Availability of SSL-certificate on the site indicates that your site is safe.

 

[RombelIrk]

Besides, search engines prefer web-sites with SSL over the others.

 

[SafehouseCloud]

Today with free SSL certificates available I wouldn't even host a blog without SSL.

 

[qchost]

Today with free SSL certificates available I wouldn't even host a blog without SSL.

Same - there is no reason not to use SSL..

 

[WiredBlade]

If you are storing customer data or any sort of personal information, you will have to use SSL since the risk of information leak is just too high. And it is good for SEO purposes as well. A single domain validation SSL certificate costs only $20/year so it is a small price to pay.

 

[SLL - Conor]

I would say its recommended that you use it where you can and certainly essential to use SSL where there is a transmission of sensitive/personal data (EG: login details).

 

[Walnuthost]

When do you need to use it? What if your site isn't public facing is there any benefit in having an SSL?

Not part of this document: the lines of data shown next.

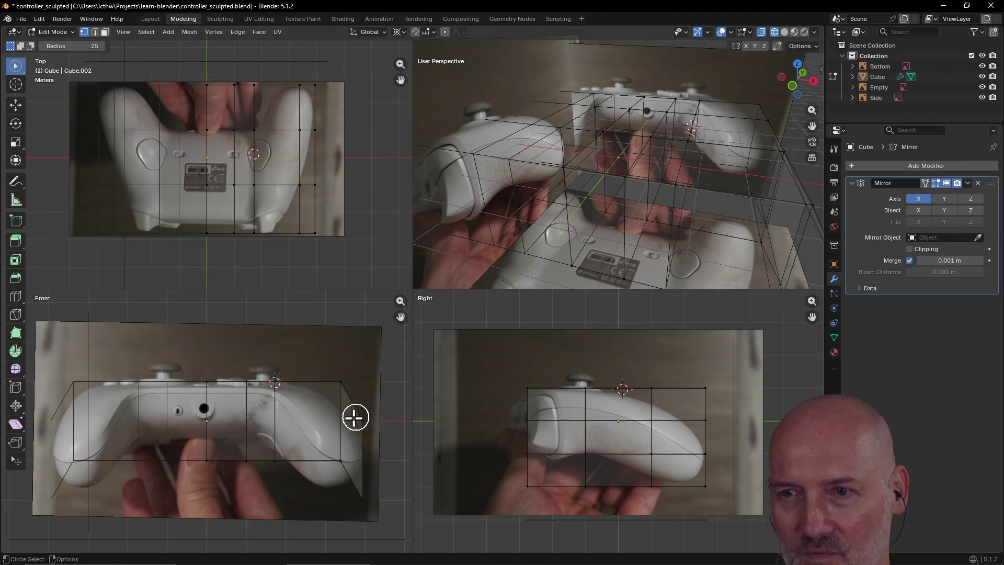
pyautogui.scroll(1, 354, 414)
pyautogui.scroll(-1, 353, 466)
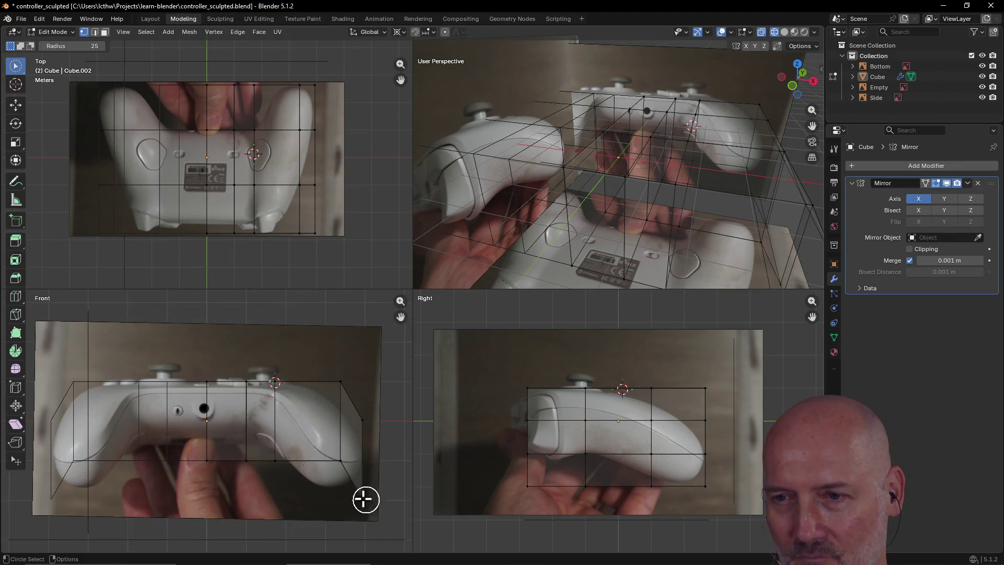
pyautogui.click(361, 497)
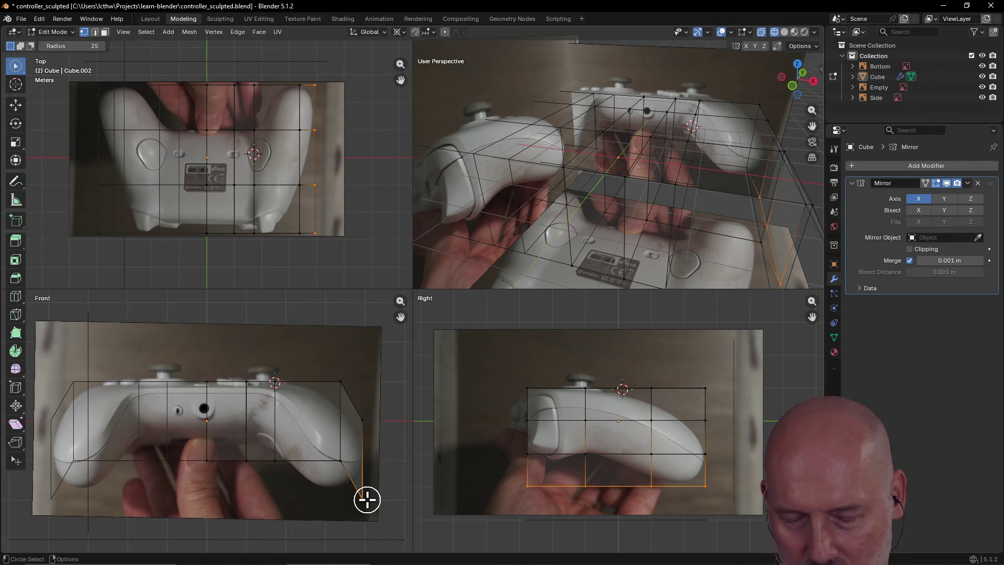
pyautogui.press('g')
pyautogui.click(351, 480)
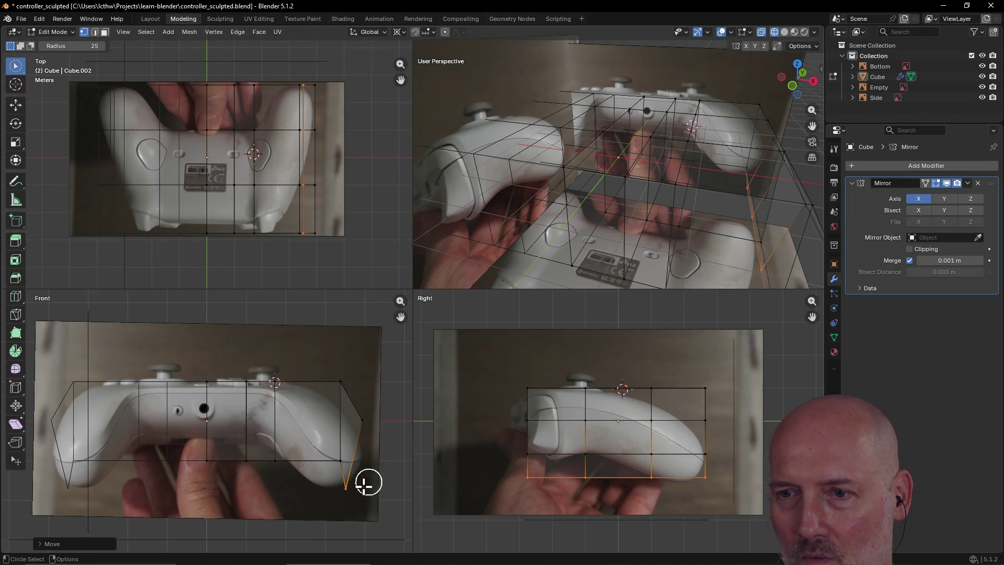
pyautogui.press('g')
pyautogui.click(358, 484)
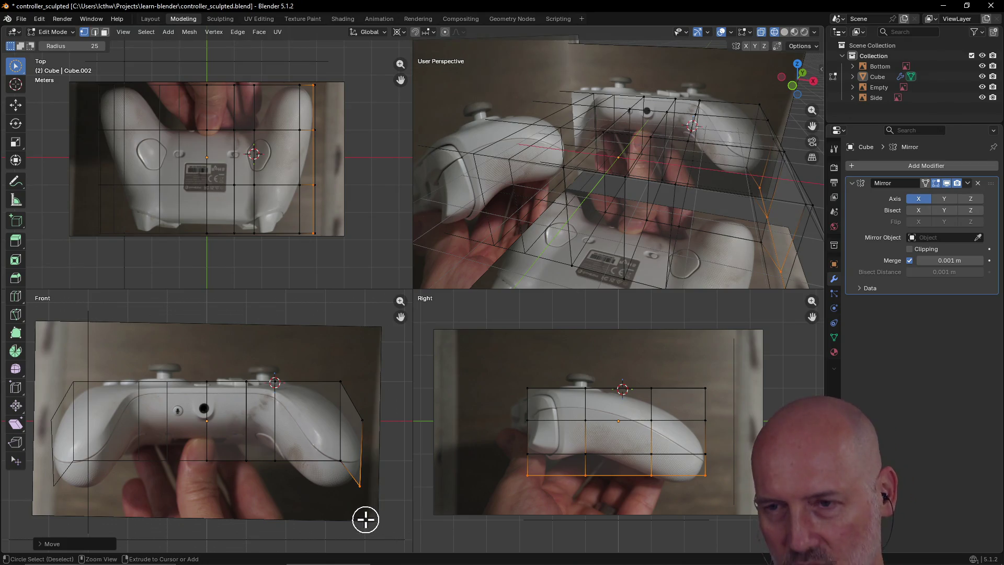
pyautogui.press('ctrl+z')
pyautogui.press('ctrl+z')
pyautogui.press('ctrl+z')
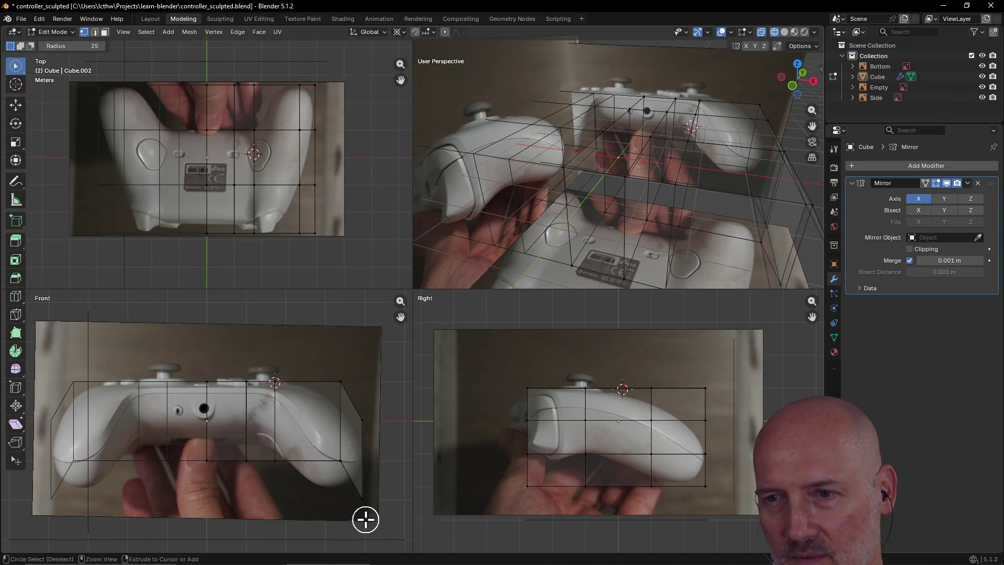
pyautogui.press('ctrl+z')
pyautogui.press('ctrl+z')
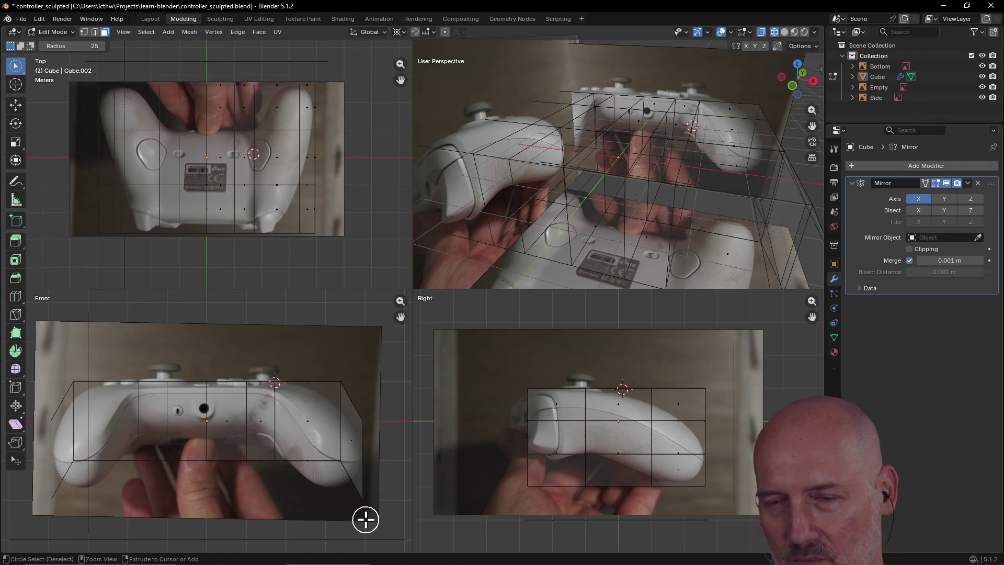
# - Revert to the plain rectangular bottom and loop-select the face ring at the right grip
pyautogui.press('ctrl+z')
pyautogui.press('ctrl+z')
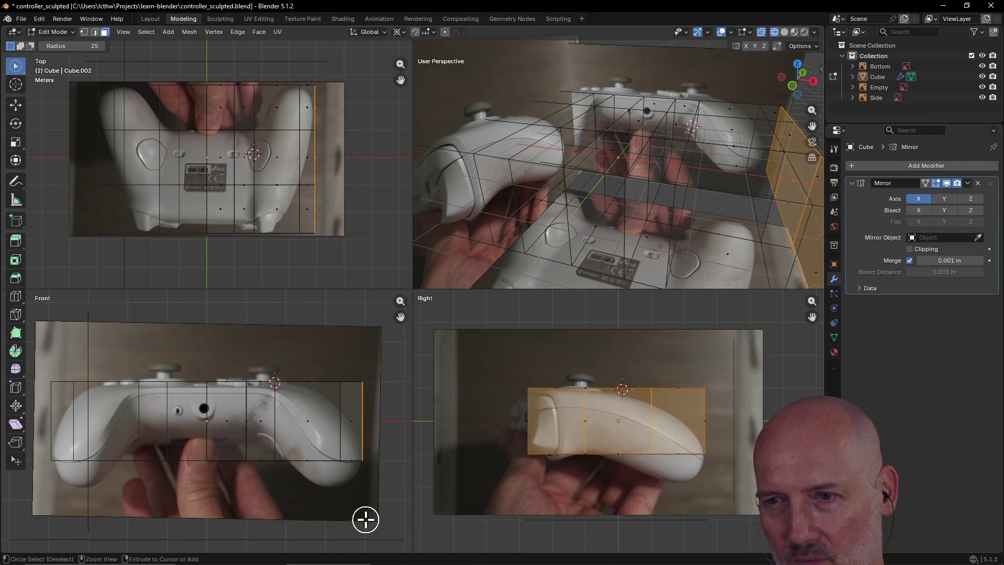
pyautogui.press('ctrl+z')
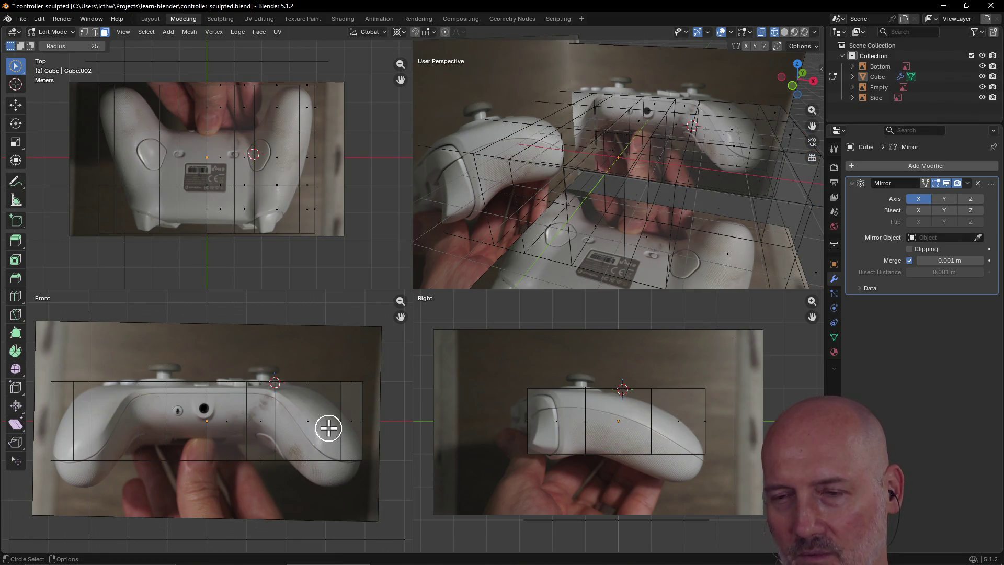
pyautogui.click(311, 424)
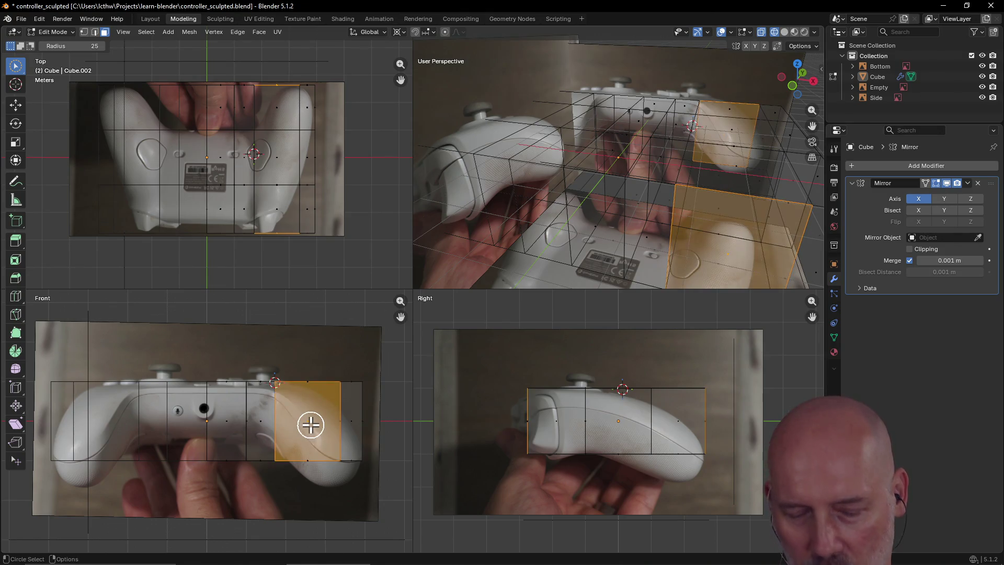
pyautogui.keyDown('alt'); pyautogui.click(311, 424); pyautogui.keyUp('alt')
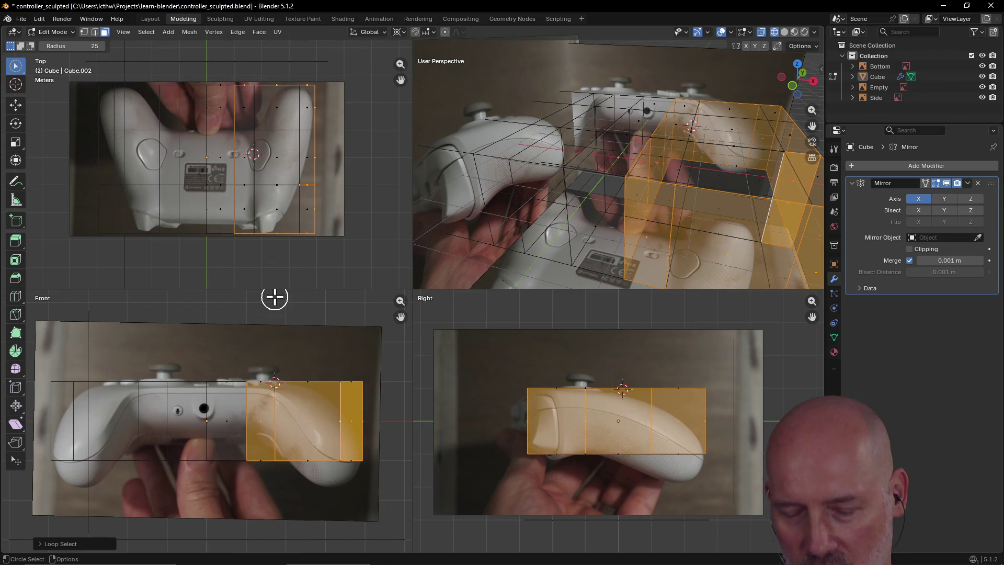
pyautogui.press('ctrl')
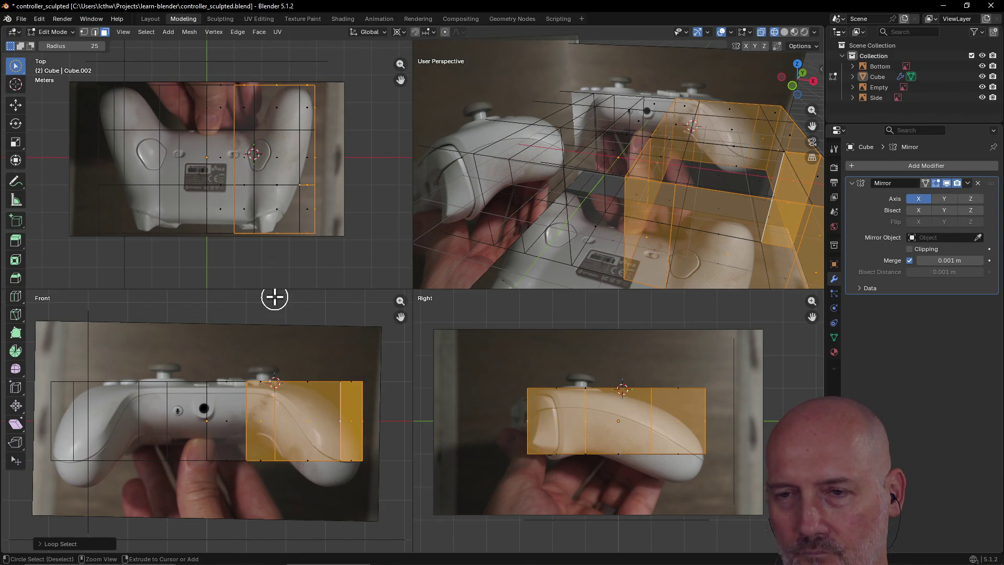
pyautogui.press('ctrl+KP_Subtract')
pyautogui.press('ctrl+KP_Subtract')
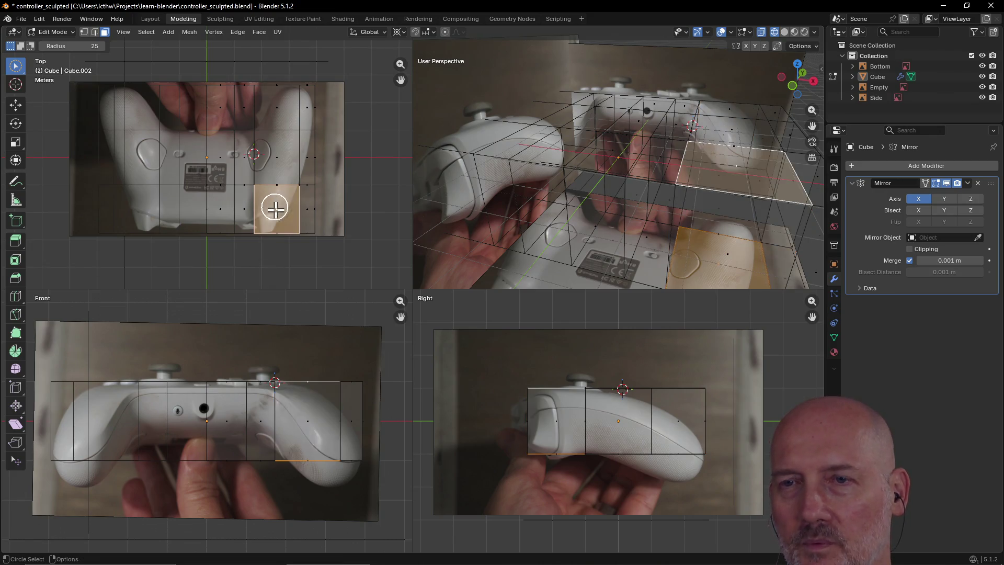
pyautogui.keyDown('alt'); pyautogui.click(272, 204); pyautogui.keyUp('alt')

More than protecting sensitive information, using SSL can also help you gain the trust of your customer. Customers will most likely trust your website when they see a lock icon or a green bar or other visual cues that their connection is secured.

 

[Nogics Technologies]

I recommend every site to go for SSL/TLS encryption as it make your members logins and data secured/encrypted. Now a days you will see plenty of sites who do not process payments online but still using SSL/TLS Certs. Yes with SSL the connection speed becomes slow but it's worth to be secured instead of offering higher page load time

 

[jeff2600]

Always. It's easy to implement, it's dirt-cheap (or even free) and it offers a (slight) boost in Google rankings. So why NOT to use SSL?

 

[buildmyblock]

ssl should be used all the time even if a website isn't public facing there is always the possibility that someone could root your pc and monitor your connections / packets to sniff out certain things always be 

 

[copperhost]

when you want site to be more secure and highly recommended when you are selling a product or products

 

[AdvanceSolution]

SSL seal is kind of trustworthy website in web world  also you  will get advantage in Seo. 

 

[AlphaNine_Vini]

I bring trust for user user. If you have credit card payment facility within your website . Then it become necessary to have a SSL . It cost a year. Its worthy to purchase one.